The consultation on the Government’s proposed schools’ Fair Funding Formula ended on 22nd March.
The highest profile way any MP can raise an issue in the Commons is by raising it direct with the Prime Minister in Prime Minister’s Questions. I used PMQs on Wednesday, 15th November – the last before the closing date for the Consultation - to raise school funding.
This is part of a long campaign which started, literally, the week I was first elected and has involved numerous interventions in Parliament and meetings with Ministers and officials: both direct and involving local Heads.
The Government is right to bring forward a fair funding formula: the effective funding going to each child should reflect that child’s needs on the same basis wherever they attend school. I have not met a single headteacher who does not believe that schools need more money if they have a large number of pupils who don’t speak English as a first language or whose progress is held back by a poor educational starting point. To provide equal opportunity and to ensure our country can prosper, fair funding is the right approach.

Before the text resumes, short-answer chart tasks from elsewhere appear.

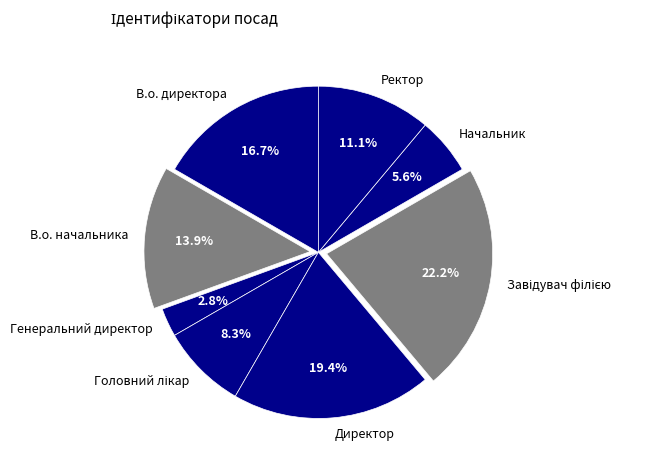

True or false: В.о. директора accounts for 10% of the total.

False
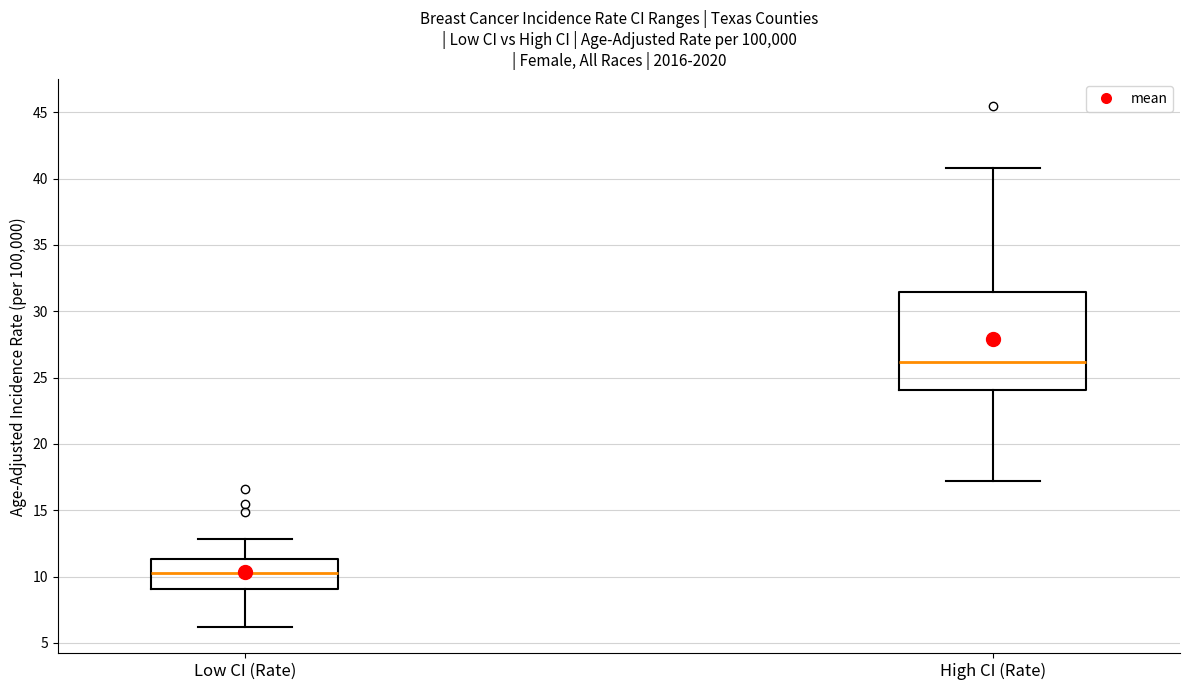

Which box has the lowest median line?

Low CI (Rate)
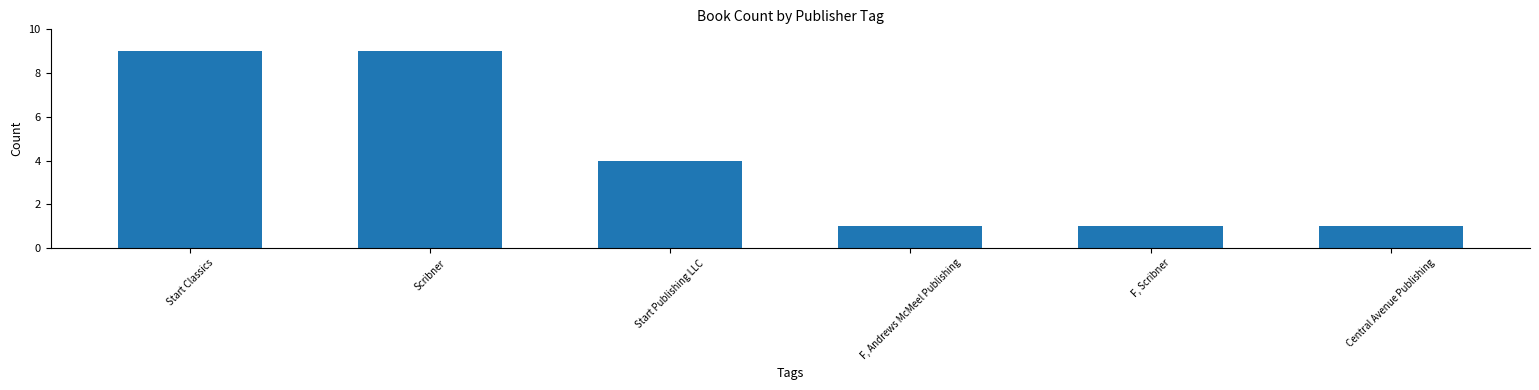

What is the difference between the values at Start Publishing LLC and Scribner?

5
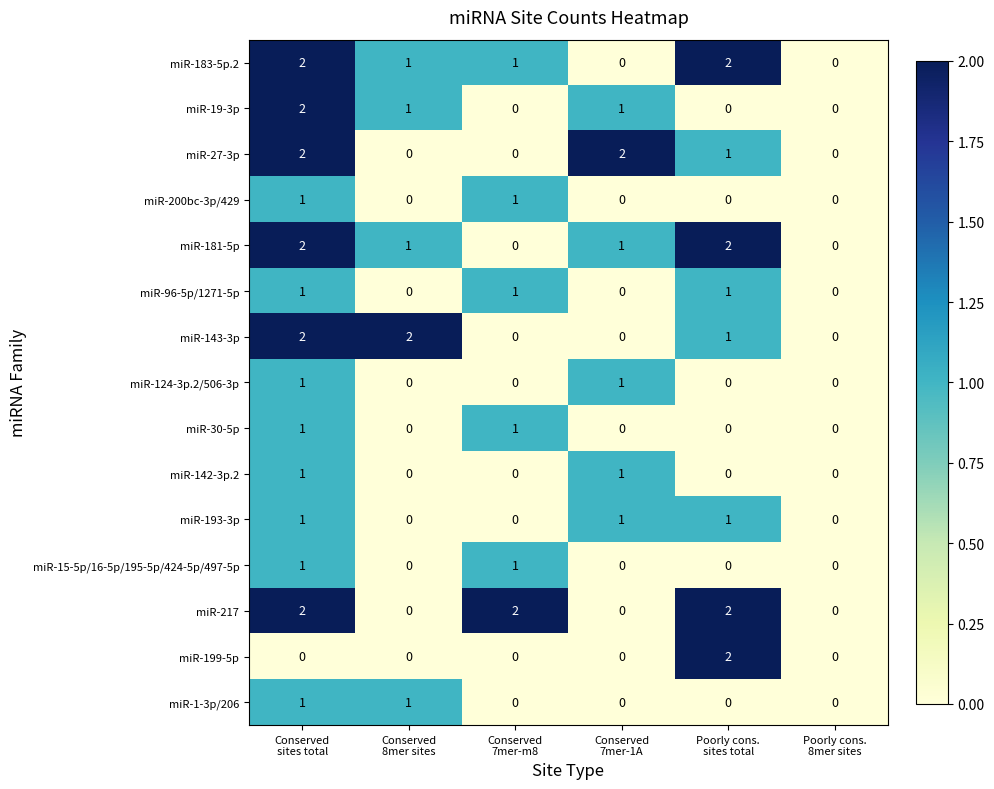

How many miR-199-5p values are between 0 and 1?

5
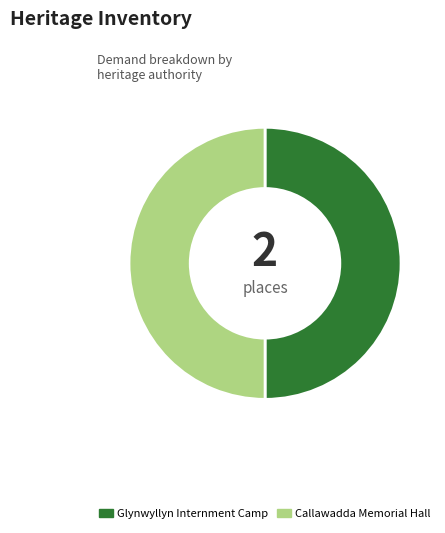

Approximately how many times larger is the value at Glynwyllyn Internment Camp compared to Callawadda Memorial Hall?

1.0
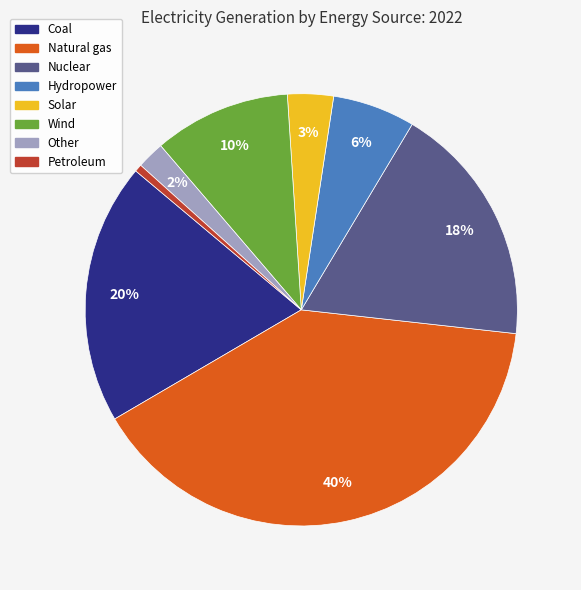

The Nuclear slice represents 18% of the pie. True or false?

True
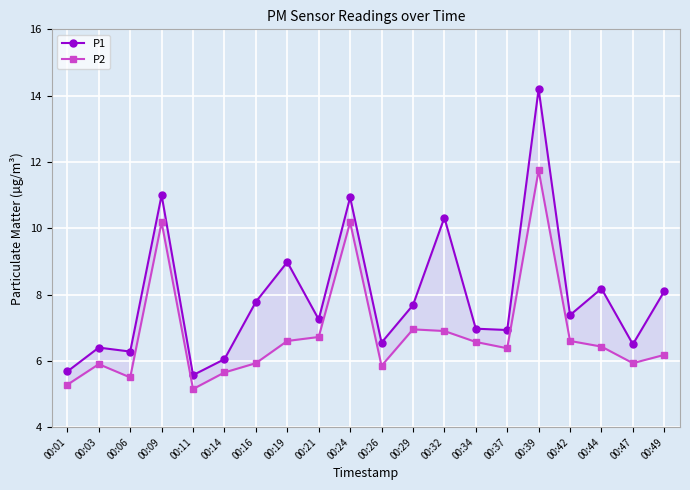

How many lines are shown in the chart?

2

Getting the best possible formula is however critical and I am most grateful to the many Heads and Governors who have spared the time to run through individual school budgets line by line. As I put it in the Budget debate in the Commons,
“Education is key. I have literally studied line by line the financial projections of some of the schools in my Horsham constituency, so I can assure the Chancellor that, after years of being relatively underfunded, they run an extremely efficient and tight ship, with staffing costs often accounting for 85% of total spend. Schools in historically well-funded areas have much to learn from schools such as those in West Sussex and could potentially do more than is currently being asked of them. I am grateful for the Secretary of State for Education’s commitment to look carefully, as part of the fair funding consultation, at the minimum funding required by schools to deliver the standards and curriculum that students, and we, have every right to expect.”

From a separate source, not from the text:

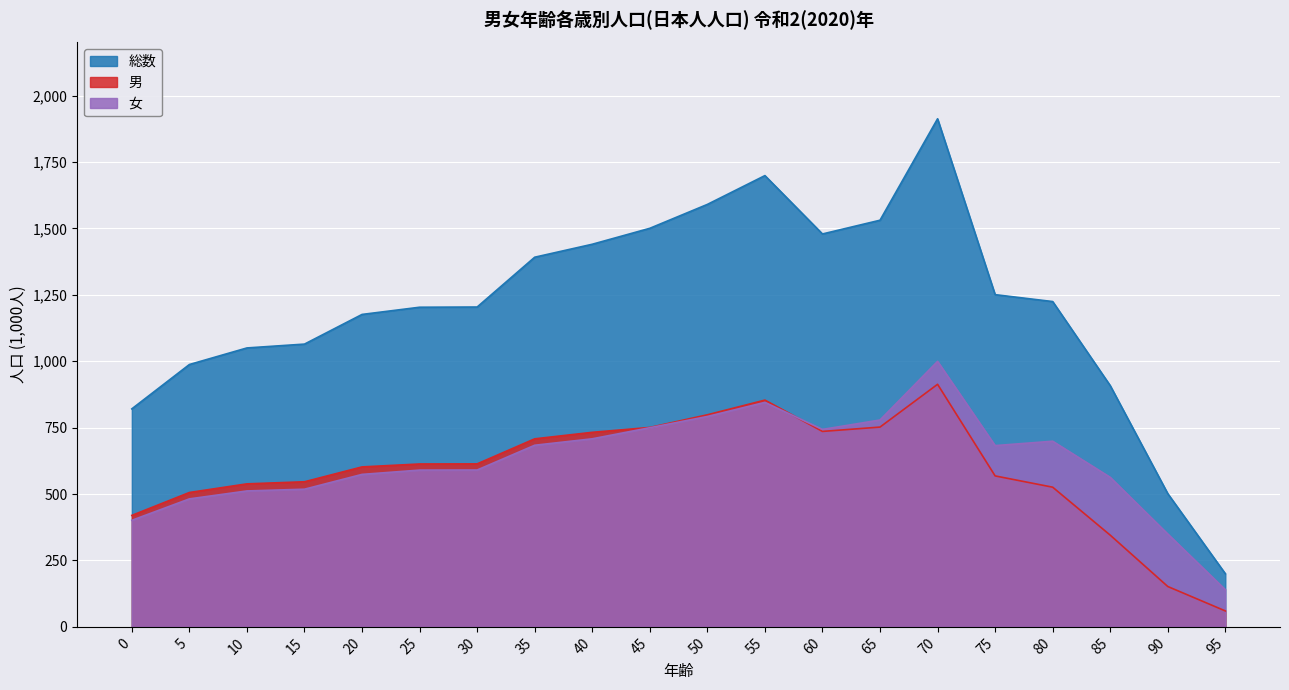

How many lines are shown in the chart?

3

Some local schools I have visited could, from our discussions, continue to provide in the immediate term a great education without significant concerns. In addition in virtually every school there are opportunities to make small efficiencies – even after years of doing so there almost always are! However I fully recognise that after a long period of effective resource management there are real worries in many schools about how taut budgets have become and the risk posed by the additional costs already absorbed last year and anticipated over the next two.

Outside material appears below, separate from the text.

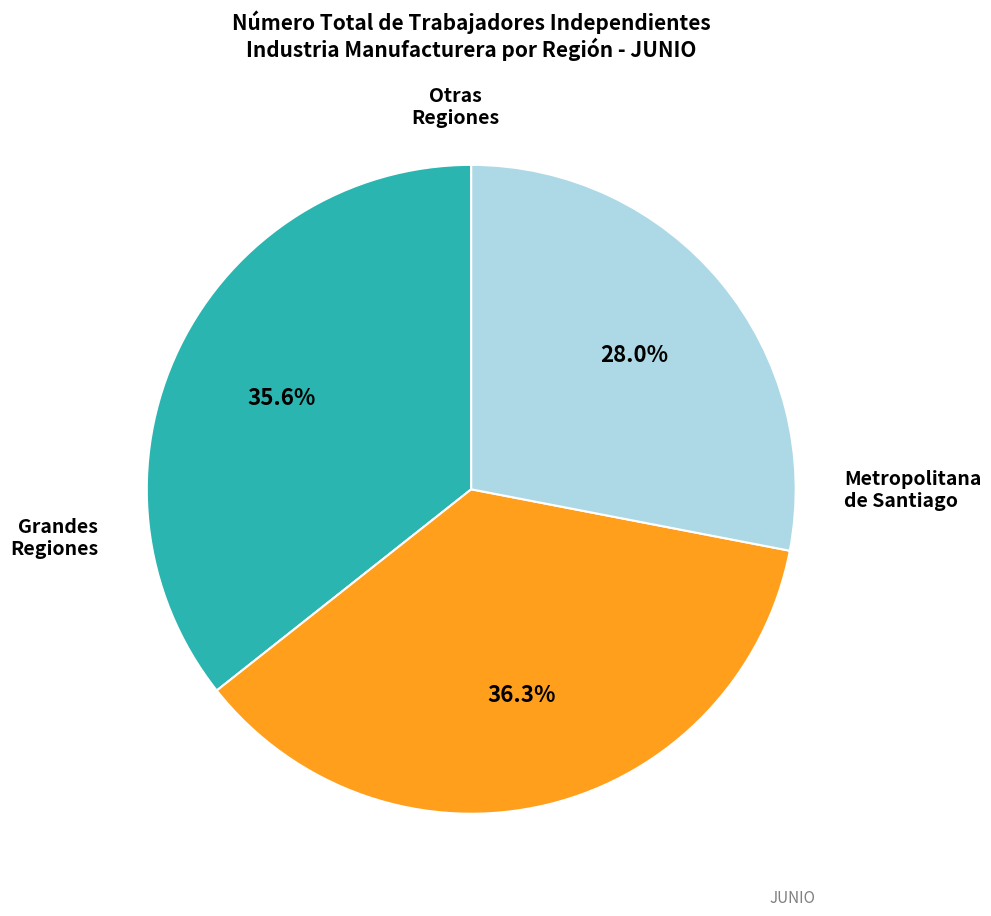

Is there any slice that represents more than half of the pie?

No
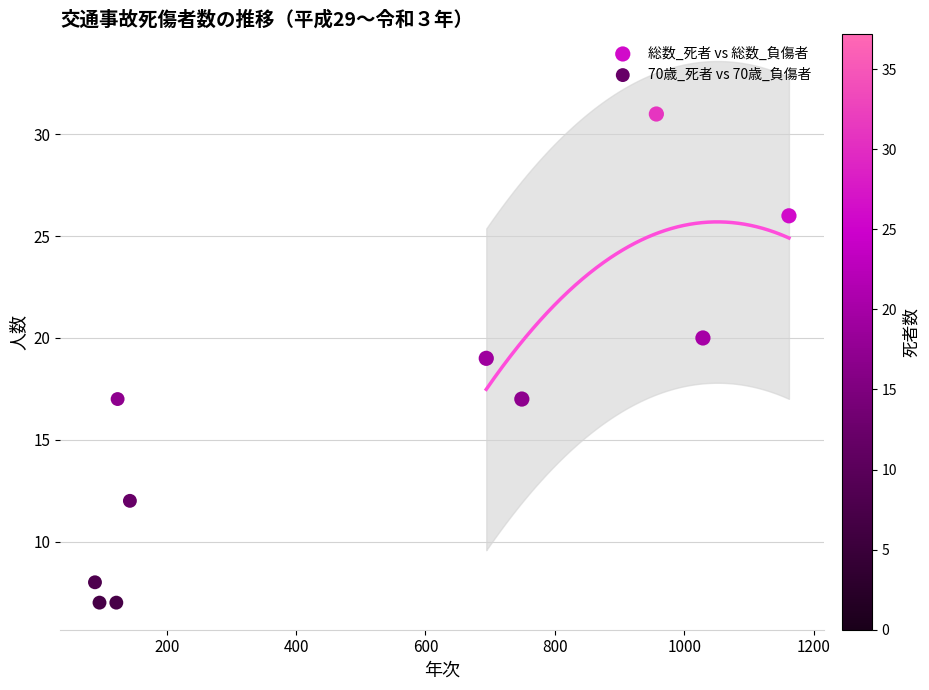

Which series reaches the maximum Y coordinate?

総数_死者 vs 総数_負傷者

Co-ordinating with other West Sussex MPs I advocated in our joint submission to the Consultation a minimum guaranteed cash underpinning for every school, regardless of their pupils’ “additional needs”. This should be determined “bottom-up” as to what is needed for schools to succeed. This in my mind is both fair and the best way to enhance our local school funding.
The approach is consistent with that discussed at the meeting we arranged between the Schools’ Minister and West Sussex Heads. It is also consistent with questions I have asked not only to the PM but also in Education Questions – I received assurances in both that the proposal would be looked into as part of the consultation review.
Our Consultation response (which is attached) also makes other detailed observations regarding the proposal. I have also published here a letter sent to my colleague the Rt Hon Sir Nicholas Soames MP by the Education Secretary.
In my view the Fair Funding Formula as currently proposed is better than the current system and on average improves the level of pre-cost funding for local schools but it could certainly be improved, that is our objective.